In 2000, Dresen returned as Waunakee Utilities’ project coordinator, and five years later, became electric superintendent, a role he’s filled for the past 16 years.

Energy-conservation awareness has grown over the years, Dresen said. People are using LED lights and more efficient appliances. Solar panels are becoming more common on homes. But usage continues to grow with the population.
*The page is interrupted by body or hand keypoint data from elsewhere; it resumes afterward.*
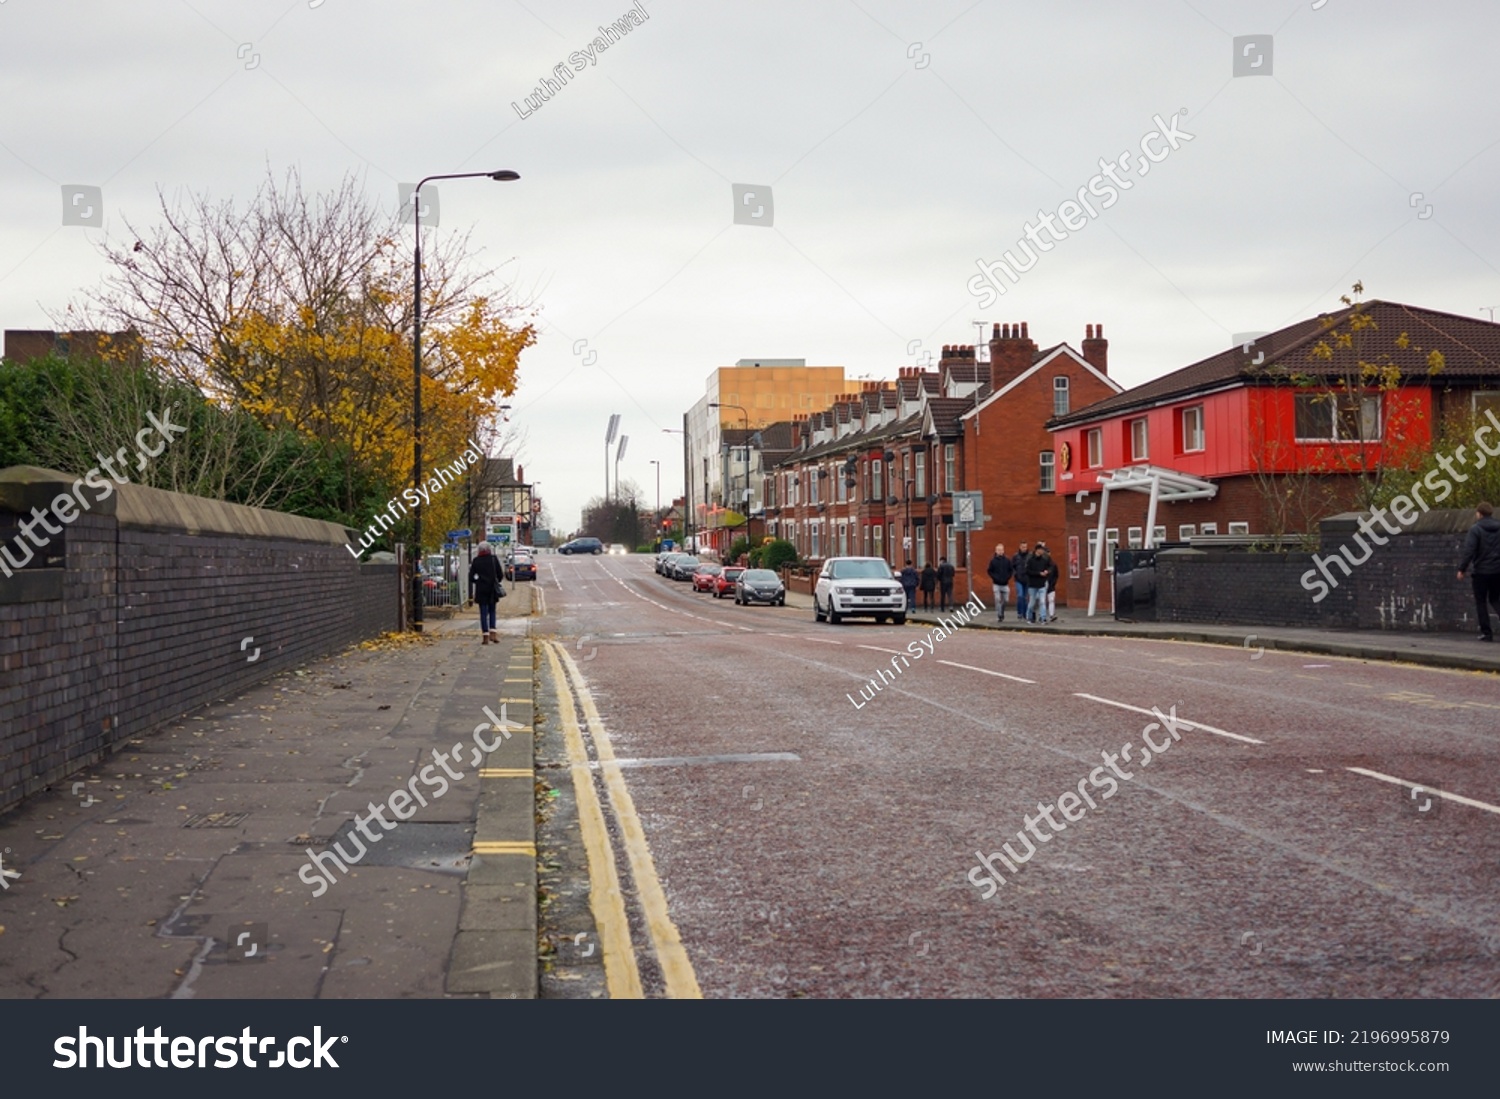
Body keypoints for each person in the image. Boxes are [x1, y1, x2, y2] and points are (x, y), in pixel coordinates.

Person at [1457, 501, 1500, 641]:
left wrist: (1461, 569)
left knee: (1481, 602)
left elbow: (1469, 551)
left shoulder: (1475, 529)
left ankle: (1487, 633)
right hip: (1497, 571)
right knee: (1496, 599)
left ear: (1479, 514)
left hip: (1481, 572)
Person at [468, 543, 505, 644]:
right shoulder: (493, 559)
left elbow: (471, 577)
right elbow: (500, 575)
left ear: (479, 550)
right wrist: (495, 581)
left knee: (483, 613)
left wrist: (478, 581)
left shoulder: (476, 561)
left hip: (481, 590)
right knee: (492, 611)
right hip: (492, 589)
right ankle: (493, 633)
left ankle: (485, 636)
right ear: (489, 549)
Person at [1025, 543, 1052, 623]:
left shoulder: (1044, 560)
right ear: (1037, 550)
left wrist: (1047, 571)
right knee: (1032, 603)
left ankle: (1043, 618)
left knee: (1042, 602)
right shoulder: (1030, 560)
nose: (1042, 551)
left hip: (1042, 584)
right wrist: (1038, 573)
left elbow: (1050, 567)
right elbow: (1028, 571)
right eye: (1041, 550)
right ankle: (1029, 617)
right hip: (1032, 584)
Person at [986, 543, 1013, 622]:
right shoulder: (993, 561)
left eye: (1001, 550)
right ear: (996, 551)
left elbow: (1011, 570)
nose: (1000, 551)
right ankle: (999, 614)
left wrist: (1007, 577)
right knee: (997, 599)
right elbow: (989, 571)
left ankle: (1002, 610)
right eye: (998, 550)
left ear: (1003, 551)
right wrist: (995, 577)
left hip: (1005, 584)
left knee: (1006, 600)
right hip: (996, 584)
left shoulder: (1007, 560)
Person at [1012, 542, 1032, 626]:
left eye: (1025, 547)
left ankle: (1025, 613)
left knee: (1026, 597)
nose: (1024, 548)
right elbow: (1012, 566)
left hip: (1027, 579)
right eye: (1023, 547)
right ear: (1020, 547)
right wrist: (1015, 574)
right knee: (1020, 596)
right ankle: (1020, 612)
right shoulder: (1016, 556)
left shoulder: (1030, 556)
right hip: (1018, 579)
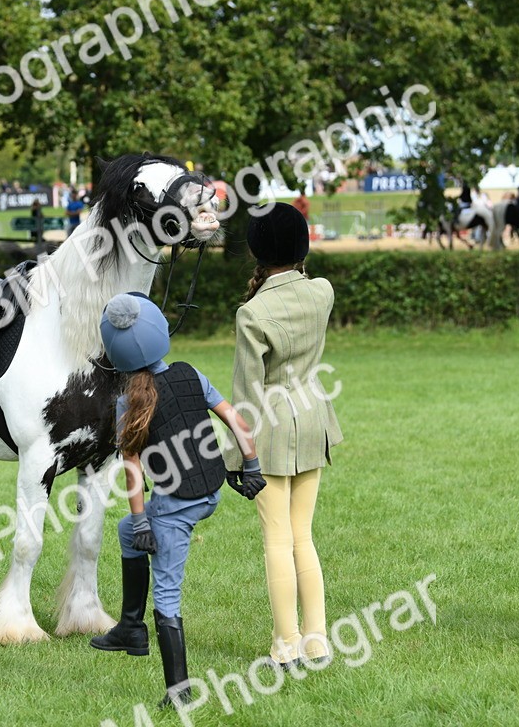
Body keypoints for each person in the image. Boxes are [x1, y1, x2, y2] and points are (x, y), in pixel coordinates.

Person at [89, 292, 262, 708]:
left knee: (167, 594)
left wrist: (147, 520)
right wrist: (252, 465)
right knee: (126, 531)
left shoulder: (126, 403)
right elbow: (237, 420)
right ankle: (130, 627)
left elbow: (131, 466)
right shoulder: (190, 373)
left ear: (115, 355)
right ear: (160, 332)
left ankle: (179, 693)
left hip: (174, 507)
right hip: (208, 492)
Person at [233, 202, 343, 667]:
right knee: (304, 535)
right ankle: (316, 637)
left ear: (257, 252)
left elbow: (245, 396)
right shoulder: (322, 291)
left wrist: (238, 457)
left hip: (272, 425)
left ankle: (285, 642)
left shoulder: (251, 313)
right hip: (314, 414)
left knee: (277, 539)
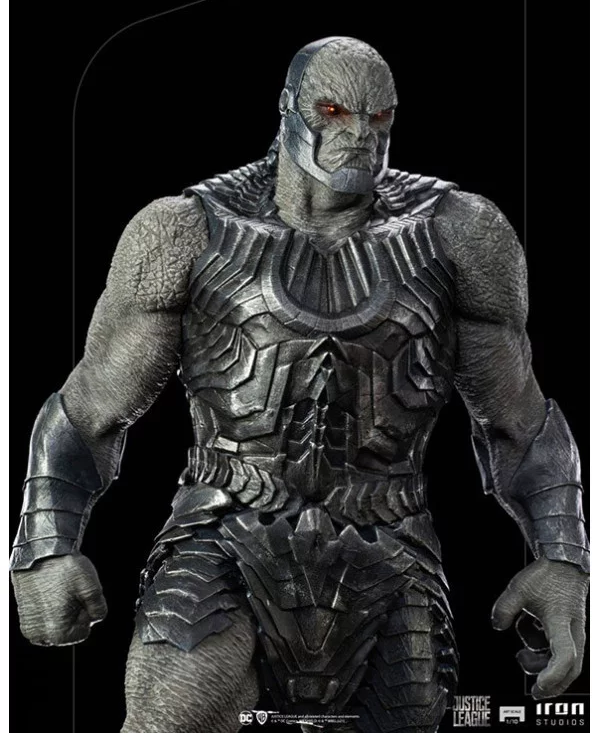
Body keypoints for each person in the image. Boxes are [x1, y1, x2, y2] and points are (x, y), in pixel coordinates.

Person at [10, 37, 589, 733]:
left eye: (379, 117)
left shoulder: (460, 234)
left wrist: (564, 558)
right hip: (225, 532)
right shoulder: (185, 230)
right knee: (171, 716)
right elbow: (91, 409)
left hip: (389, 545)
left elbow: (518, 420)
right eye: (335, 111)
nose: (360, 134)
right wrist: (45, 543)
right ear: (288, 108)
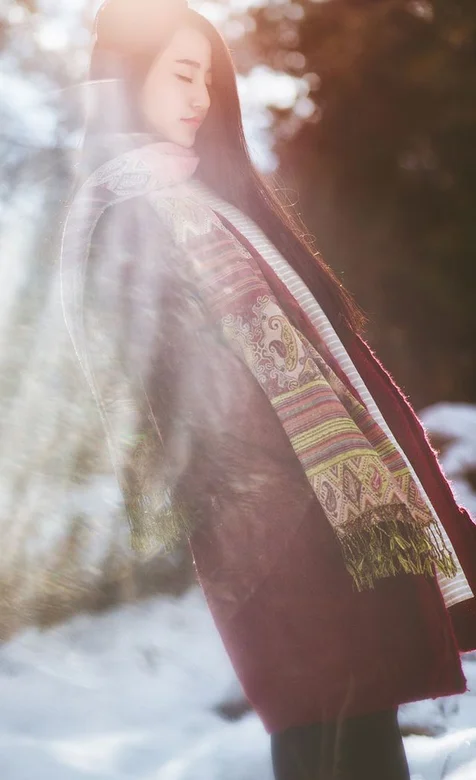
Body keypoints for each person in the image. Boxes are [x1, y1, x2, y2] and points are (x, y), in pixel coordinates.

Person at [60, 1, 476, 777]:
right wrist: (292, 522)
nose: (201, 98)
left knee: (362, 752)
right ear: (125, 76)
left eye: (211, 79)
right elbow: (180, 403)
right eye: (183, 73)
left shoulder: (202, 205)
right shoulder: (125, 216)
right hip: (283, 549)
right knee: (330, 749)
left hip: (337, 534)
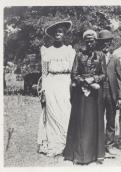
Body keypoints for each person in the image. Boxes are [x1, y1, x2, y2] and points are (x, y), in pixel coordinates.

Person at [63, 30, 106, 165]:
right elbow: (74, 73)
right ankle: (79, 155)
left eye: (92, 40)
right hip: (81, 93)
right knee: (81, 122)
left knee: (94, 122)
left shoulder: (101, 55)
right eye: (87, 40)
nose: (90, 42)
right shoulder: (79, 55)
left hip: (95, 94)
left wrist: (94, 79)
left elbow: (104, 74)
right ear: (84, 41)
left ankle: (95, 155)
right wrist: (84, 81)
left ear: (95, 41)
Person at [37, 21, 76, 156]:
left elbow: (73, 71)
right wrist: (43, 90)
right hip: (51, 83)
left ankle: (65, 143)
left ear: (64, 34)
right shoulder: (47, 51)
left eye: (60, 32)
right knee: (52, 112)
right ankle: (53, 143)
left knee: (65, 111)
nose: (58, 34)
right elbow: (44, 72)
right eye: (56, 32)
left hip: (65, 83)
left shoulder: (70, 51)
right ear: (52, 36)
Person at [97, 30, 121, 155]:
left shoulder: (115, 59)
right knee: (97, 118)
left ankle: (110, 144)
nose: (105, 44)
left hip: (112, 93)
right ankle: (97, 144)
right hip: (98, 93)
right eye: (103, 42)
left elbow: (120, 79)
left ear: (111, 43)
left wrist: (120, 97)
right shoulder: (95, 57)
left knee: (111, 120)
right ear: (99, 43)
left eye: (108, 42)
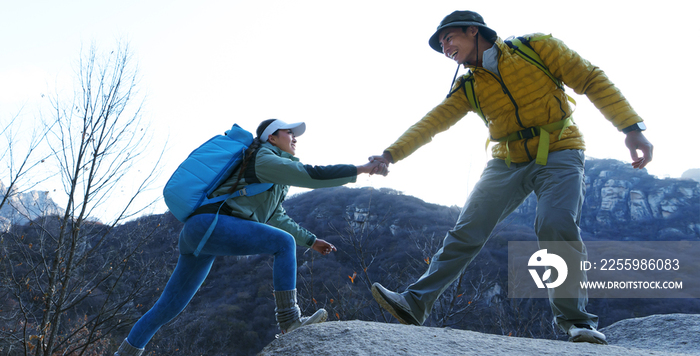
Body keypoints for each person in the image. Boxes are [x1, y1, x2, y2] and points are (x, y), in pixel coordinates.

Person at [369, 10, 653, 345]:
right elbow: (432, 123)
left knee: (555, 224)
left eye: (449, 38)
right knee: (466, 230)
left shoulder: (538, 49)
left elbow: (591, 79)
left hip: (560, 149)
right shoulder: (469, 86)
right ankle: (415, 303)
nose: (445, 48)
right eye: (441, 44)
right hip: (507, 160)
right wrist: (390, 154)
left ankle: (578, 322)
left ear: (473, 31)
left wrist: (631, 128)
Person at [115, 119, 387, 356]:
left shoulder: (274, 179)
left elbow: (277, 217)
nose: (294, 138)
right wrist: (361, 169)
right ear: (271, 137)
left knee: (167, 308)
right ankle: (290, 320)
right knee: (282, 243)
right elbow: (312, 175)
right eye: (288, 132)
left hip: (200, 232)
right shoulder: (264, 159)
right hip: (211, 224)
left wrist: (311, 241)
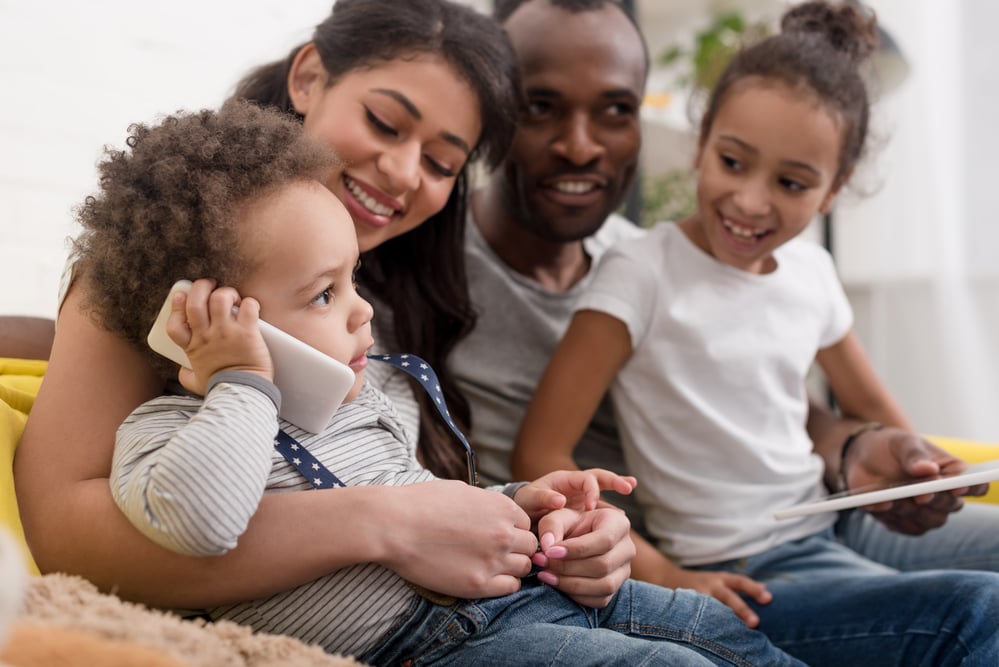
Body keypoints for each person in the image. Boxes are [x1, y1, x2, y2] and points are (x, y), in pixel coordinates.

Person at [78, 101, 804, 666]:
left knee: (709, 630)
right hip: (431, 647)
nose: (363, 308)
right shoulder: (163, 435)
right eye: (324, 294)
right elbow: (203, 520)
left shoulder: (371, 399)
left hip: (525, 601)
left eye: (351, 278)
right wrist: (241, 378)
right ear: (199, 318)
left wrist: (523, 506)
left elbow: (430, 509)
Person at [14, 0, 633, 630]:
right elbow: (67, 537)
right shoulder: (170, 268)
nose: (402, 172)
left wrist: (558, 531)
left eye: (442, 164)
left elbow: (421, 496)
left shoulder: (410, 286)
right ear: (309, 76)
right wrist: (386, 524)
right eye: (385, 122)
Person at [511, 1, 999, 664]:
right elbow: (541, 451)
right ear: (703, 136)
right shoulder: (640, 271)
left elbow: (877, 416)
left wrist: (925, 472)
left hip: (834, 519)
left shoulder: (810, 272)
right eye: (732, 162)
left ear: (833, 188)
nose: (748, 200)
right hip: (743, 562)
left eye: (791, 181)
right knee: (978, 610)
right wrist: (666, 575)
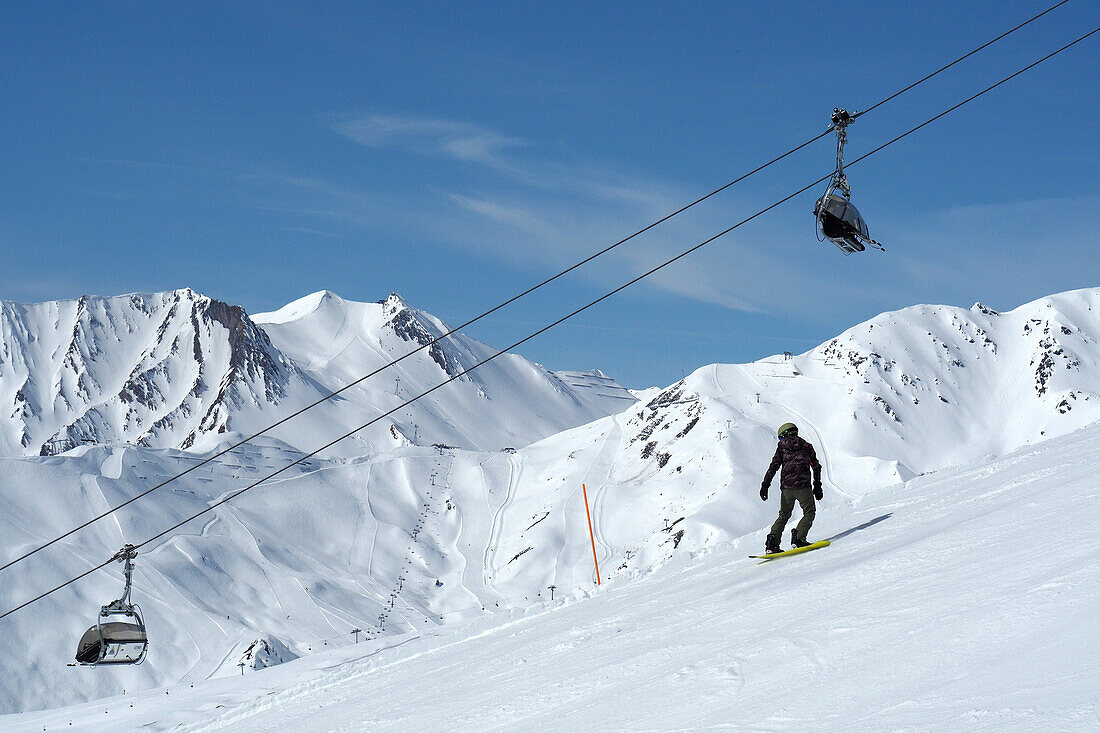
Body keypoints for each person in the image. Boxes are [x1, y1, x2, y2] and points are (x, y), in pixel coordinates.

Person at [759, 422, 823, 554]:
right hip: (803, 487)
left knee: (783, 515)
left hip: (787, 489)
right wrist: (817, 485)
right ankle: (799, 538)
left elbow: (774, 467)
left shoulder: (781, 448)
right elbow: (816, 466)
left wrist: (765, 484)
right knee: (809, 512)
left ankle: (772, 543)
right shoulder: (806, 446)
Industrial customers such as Uniek, SPL, Suttle Straus and Octopi also increase energy demand. The village set a record in August 2020, hitting 32.7 megawatts of usage during a heatwave.

After his first year with Waunakee Utilities, Dresen joined the Waunakee Fire Department. His father had served the department for 20 years. The Village of Waunakee allows employees to respond to calls during the day if they can leave work, said Dresen, who served as lieutenant for 9 years.

“It’s nice that the village is open to that,” he said.

Both of his roles sometimes took him away from family during special occasions.

“Outages can happen Christmas and Easter,” he said, adding his wife Julie and their three daughters won’t miss those moments.

But, Dresen said, “She’s been great about it.”

Now Dresen is looking forward to spending more time with his family, including grandchildren, and will work part time in maintenance at Wollersheim Winery.

Dresen has retired from the Fire Department, as well. The Dresens live in a rural area outside of Waunakee, and he will no longer work in the village, making him ineligible to serve. He brought up with Julie the possibility of volunteering on the Dane-Vienna Fire Department.

“But she said, ‘You’re done,’” Dresen said.